Stavros Niarchos Hall, 23 mars
Le rideau s’ouvre sur l’image iconique du Wozzeck par Hans Neugebauer (metteur en scène) et Achim Freyer (décorateur), dans leur célèbre production de Cologne, en 1975, vue à Bruxelles, au temps de Gerard Mortier, et également à Paris, au Théâtre du Châtelet : une rue réduite à deux murs triangulaires, filant vers le sol en fond de scène, sous un ciel uni.
Mais là où cette perspective forcée faisait apparaître un monde de géants, prêt à sombrer dans l’irrationnel, quand ces parois basculaient brusquement, comme l’esprit du soldat de Berg, toute comparaison avec ce Werther athénien, créé en 2014, trois ans avant son décès, par le metteur en scène Spyros A. Evangelatos, s’arrête aussitôt.
Avec cette reprise, assurée par Ion Kessoulis, on reste dans le purement décoratif, la mer (à Wetzlar !) agitée au fond, une balançoire, des tables de bistrot, de grandes horloges comtoises, ramenant au premier plan un réalisme bon enfant, avant qu’une sorte de meringue écrasée vienne recevoir les derniers instants du héros.

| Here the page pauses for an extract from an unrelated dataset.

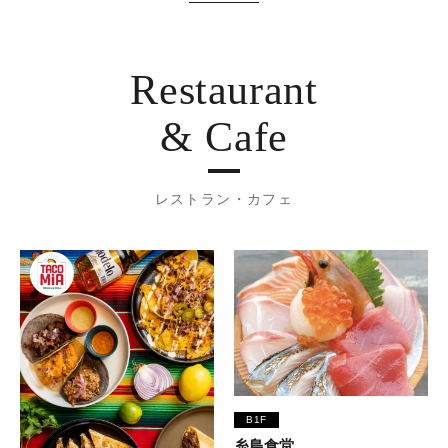
Restaurant
& Cafe
レストラン・カフェ
B1F
糸島食堂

Face à ce type de production lisse et sans vrai contenu dramatique, on attend du chant qu’il prenne la première place. Mais une oreille française peut-elle accepter un Werther où la langue est aussi incertaine ? Que la troupe du Greek National Opera (GNO) ne s’y montre pas à l’aise, soit. C’est pourtant chez elle que l’articulation se révèle, avec le Bailli de Yanni Yannissis, avec l’Albert de Nikos Kotenidis, la plus acceptable, beaucoup moins, certes, avec la Sophie incompréhensible de Chrissa Maliamani.
L’admet-on des deux stars invitées ? On grince d’autant plus à écouter Francesco Demuro qu’il dispense un « Pourquoi me réveiller » admirablement travaillé, où les mots ont leur sens, leur poids, où le chant offre le style requis, quand le reste de sa prestation est marqué par un excès d’italianité, une absence de tenue, avec des sons trop ouverts, alors qu’il n’en est pas à son premier Werther. Certes, la maîtrise de l’instrument est plus que convaincante, le timbre est magnifique, mais l’art du chant renvoie avec constance au répertoire naturel du ténor, qui finit néanmoins par émouvoir, grâce à l’écriture de Massenet.
Pour Anita Rachvelishvili, Carmen fêtée à l’Odéon d’Hérode Atticus, en 2018, Charlotte est une prise de rôle attendue, évidente, car sa voix immense peut y raviver le souvenir d’une Rita Gorr par le ton et l’ampleur, effectivement présents pour rassurer un monde lyrique qui s’inquiétait de ses récentes annulations, suite à l’heureux événement qui l’avait laissée le souffle court. Par bonheur, nous entendons, ici, une voix intacte et retrouvée.
Las, alors que sa Carmen est parfaite, un énorme travail reste à réaliser sur l‘héroïne de Massenet, sur l’articulation, molle, confuse, sur la pénétration du rôle, tracé à coups de serpe, survolé sans ces subtilités, ces émois délicats ou intenses dans leur gradation, qui font que l’émotion passe par-delà la généreuse démonstration vocale, pour devenir incarnation poétique unique.
Bien entendu, l’énergie, la défonce qui sont caractéristiques de l’immense mezzo géorgienne fonctionnent à plein pour l’acte final, mais l’air « des larmes » laisse encore froid. Premiers pas prometteurs, donc, mais seulement prometteurs. Vite un metteur en scène, mais aussi un chef qui lui apprennent les secrets du rôle…
Jacques Lacombe – et on peut le comprendre – s’est, surtout, préoccupé de donner un ton français et poétique à l’orchestre maison. À part quelques lourdeurs de son et d’éclat, il a parfaitement réussi.
Peu sensible à la subtilité de la langue, le public fête chef, ténor et mezzo, sans réserve, interrompant parfois la ligne musicale de ses applaudissements : un succès, donc.